#### What is being asked:
The full listing, copied exactly and free of pictures, is the expected reply.

<<<<

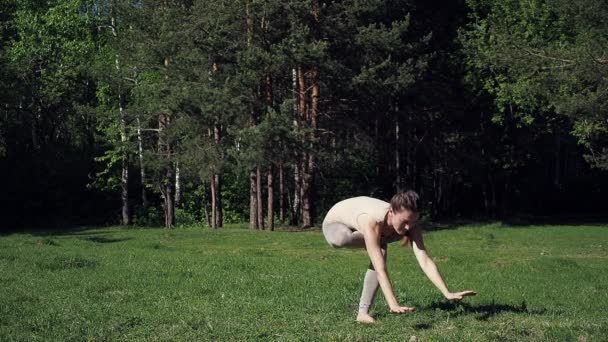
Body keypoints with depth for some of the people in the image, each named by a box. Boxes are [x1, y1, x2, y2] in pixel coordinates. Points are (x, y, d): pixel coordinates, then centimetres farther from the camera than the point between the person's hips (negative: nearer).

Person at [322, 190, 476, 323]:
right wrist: (393, 305, -58)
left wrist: (448, 294, -42)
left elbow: (425, 261, -33)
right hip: (335, 224, -6)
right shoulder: (371, 222, -46)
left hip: (357, 228, 6)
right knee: (340, 240, -41)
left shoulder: (409, 221, -29)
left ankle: (363, 312, -10)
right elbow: (381, 269, -50)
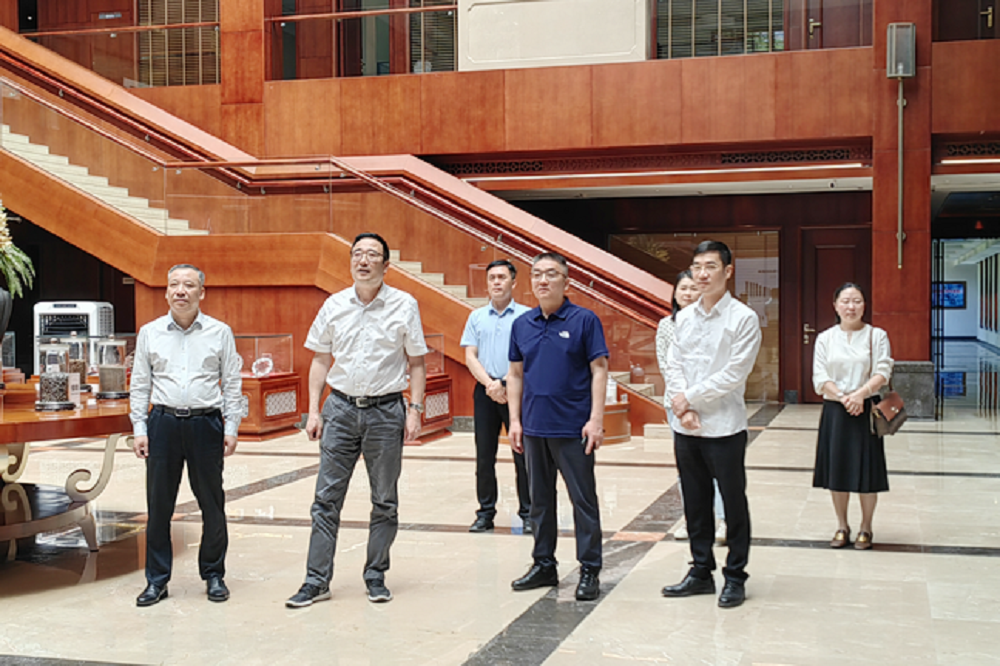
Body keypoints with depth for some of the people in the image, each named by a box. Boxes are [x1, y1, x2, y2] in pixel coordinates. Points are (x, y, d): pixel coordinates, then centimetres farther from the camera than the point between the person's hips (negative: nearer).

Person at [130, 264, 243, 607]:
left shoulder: (220, 333, 5)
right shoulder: (150, 333, 8)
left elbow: (232, 384, 7)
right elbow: (140, 385, 10)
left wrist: (231, 428, 1)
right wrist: (139, 430, 3)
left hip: (206, 423, -1)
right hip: (163, 423, 1)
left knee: (212, 503, 4)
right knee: (159, 504, 3)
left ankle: (214, 575, 18)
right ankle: (157, 580, 14)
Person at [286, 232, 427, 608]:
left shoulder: (404, 306, -1)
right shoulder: (334, 306, 6)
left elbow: (416, 362, 3)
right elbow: (320, 360, 10)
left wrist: (415, 409, -6)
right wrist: (314, 410, 3)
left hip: (386, 411, -1)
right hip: (341, 408, 2)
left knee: (385, 502, 7)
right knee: (326, 498, 1)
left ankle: (376, 577, 19)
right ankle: (317, 581, 7)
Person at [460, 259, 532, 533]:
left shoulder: (525, 316, 3)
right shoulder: (477, 317, 13)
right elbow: (470, 357, 7)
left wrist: (505, 385, -12)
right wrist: (490, 384, -8)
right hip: (484, 391, 3)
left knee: (522, 453, -3)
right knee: (484, 454, 5)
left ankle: (528, 513, 5)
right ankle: (485, 513, 13)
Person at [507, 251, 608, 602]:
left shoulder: (584, 320, -5)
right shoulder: (522, 324, 9)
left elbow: (599, 370, -7)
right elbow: (516, 375, 13)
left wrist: (596, 419, -13)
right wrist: (515, 420, 6)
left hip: (572, 428, -5)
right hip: (534, 427, 5)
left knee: (583, 500, 0)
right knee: (540, 500, 13)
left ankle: (589, 570, 8)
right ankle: (544, 565, 23)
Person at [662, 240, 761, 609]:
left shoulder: (743, 318, -7)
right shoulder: (684, 318, 11)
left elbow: (734, 374, -13)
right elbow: (674, 366, 7)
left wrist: (690, 398, -10)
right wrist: (682, 410, -8)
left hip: (724, 427, -5)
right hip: (686, 427, 5)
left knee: (734, 503, 3)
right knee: (695, 503, 13)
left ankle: (735, 577, 15)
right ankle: (701, 571, 25)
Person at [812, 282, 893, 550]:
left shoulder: (877, 336, 2)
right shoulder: (825, 338, 7)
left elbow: (882, 373, -6)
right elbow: (820, 379, 0)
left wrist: (860, 394, -20)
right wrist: (842, 397, -14)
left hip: (866, 410, -2)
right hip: (834, 411, 2)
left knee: (866, 470, 0)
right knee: (836, 468, 6)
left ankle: (865, 528, 16)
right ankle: (842, 526, 21)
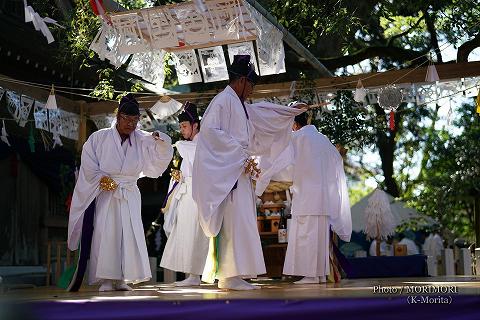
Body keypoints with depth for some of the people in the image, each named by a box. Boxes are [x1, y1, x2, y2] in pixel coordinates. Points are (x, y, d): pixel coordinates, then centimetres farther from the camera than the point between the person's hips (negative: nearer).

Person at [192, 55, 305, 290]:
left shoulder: (240, 105, 21)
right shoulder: (223, 101, -9)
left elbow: (262, 113, 36)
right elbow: (211, 130, -19)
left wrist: (292, 111, 43)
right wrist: (241, 156, -19)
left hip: (239, 172, 10)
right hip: (226, 172, -10)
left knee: (238, 223, 7)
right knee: (234, 222, -13)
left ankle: (229, 274, 8)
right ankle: (229, 275, -13)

>>>>

#### Finished exercise:
Body keypoints with depth for some of the people in the image, each named by a box. Boxes are [x1, y1, x2, y2] in pixel coordinates. Points are (x, y, d): pixel coordinates, then centimetres farther from the camera than the point between the person's hips (negative: nearer).

Person at [322, 190, 476, 323]:
right wrist: (393, 305, -58)
left wrist: (448, 294, -42)
left elbow: (425, 261, -33)
right hip: (335, 224, -6)
right shoulder: (371, 222, -46)
left hip: (357, 228, 6)
right knee: (340, 240, -41)
left shoulder: (409, 221, -29)
left ankle: (363, 312, -10)
right elbow: (381, 269, -50)
Body keypoints with depth for some of the people in the image, each named by a box. Boxes are [x1, y1, x2, y2] in pixel coordinates. Points are (x, y, d): pixel coordinates, then centimetres farther from the camera than the point between the person's hips (negative: nearer).

Person at [130, 264, 243, 607]:
left shoulder: (220, 333, 5)
right shoulder: (150, 333, 8)
left elbow: (232, 384, 7)
right elbow: (140, 385, 10)
left wrist: (231, 428, 1)
right wrist: (139, 430, 3)
left hip: (206, 423, -1)
right hip: (163, 423, 1)
left knee: (212, 503, 4)
right knee: (159, 504, 3)
left ankle: (214, 575, 18)
right ankle: (157, 580, 14)
Person at [286, 232, 427, 608]:
left shoulder: (404, 306, -1)
right shoulder: (334, 306, 6)
left elbow: (416, 362, 3)
right elbow: (320, 360, 10)
left wrist: (415, 409, -6)
right wrist: (314, 410, 3)
left hip: (386, 411, -1)
right hip: (341, 408, 2)
left knee: (385, 502, 7)
right knee: (326, 498, 1)
left ankle: (376, 577, 19)
right ankle: (317, 581, 7)
Person at [460, 259, 532, 533]:
left shoulder: (525, 316, 3)
right shoulder: (477, 317, 13)
right elbow: (470, 357, 7)
left wrist: (505, 385, -12)
right wrist: (490, 384, -8)
right hip: (484, 391, 3)
left knee: (522, 453, -3)
right knee: (484, 454, 5)
left ankle: (528, 513, 5)
right ankle: (485, 513, 13)
Person at [507, 251, 608, 602]:
left shoulder: (584, 320, -5)
right shoulder: (522, 324, 9)
left elbow: (599, 370, -7)
right elbow: (516, 375, 13)
left wrist: (596, 419, -13)
right wrist: (515, 420, 6)
left hip: (572, 428, -5)
right hip: (534, 427, 5)
left knee: (583, 500, 0)
right knee: (540, 500, 13)
left ankle: (589, 570, 8)
right ankle: (544, 565, 23)
Person at [662, 240, 761, 609]:
left shoulder: (743, 318, -7)
right shoulder: (684, 318, 11)
left elbow: (734, 374, -13)
right elbow: (674, 366, 7)
left wrist: (690, 398, -10)
right wrist: (682, 410, -8)
left hip: (724, 427, -5)
right hip: (686, 427, 5)
left knee: (734, 503, 3)
right knee: (695, 503, 13)
left ankle: (735, 577, 15)
right ankle: (701, 571, 25)
Person at [812, 282, 893, 550]:
left shoulder: (877, 336, 2)
right shoulder: (825, 338, 7)
left elbow: (882, 373, -6)
right elbow: (820, 379, 0)
left wrist: (860, 394, -20)
right wrist: (842, 397, -14)
left hip: (866, 410, -2)
right hip: (834, 411, 2)
left knee: (866, 470, 0)
right knee: (836, 468, 6)
left ankle: (865, 528, 16)
right ankle: (842, 526, 21)
Body keypoints with depth for some of the people in the image, each named by a box. Boxes are [x1, y1, x2, y2] in pixel coordinates. Points are (x, y, d): pixel coordinates, then centimetres farther from the camera than the point between the person's hips (negative: nearer).

Person at [192, 55, 305, 290]:
left shoulder: (240, 105, 21)
right shoulder: (223, 101, -9)
left elbow: (262, 113, 36)
right elbow: (211, 130, -19)
left wrist: (292, 111, 43)
right wrist: (241, 156, -19)
left hip: (239, 172, 10)
right hip: (226, 172, -10)
left knee: (238, 223, 7)
right knee: (234, 222, -13)
left ankle: (229, 274, 8)
right ankle: (229, 275, -13)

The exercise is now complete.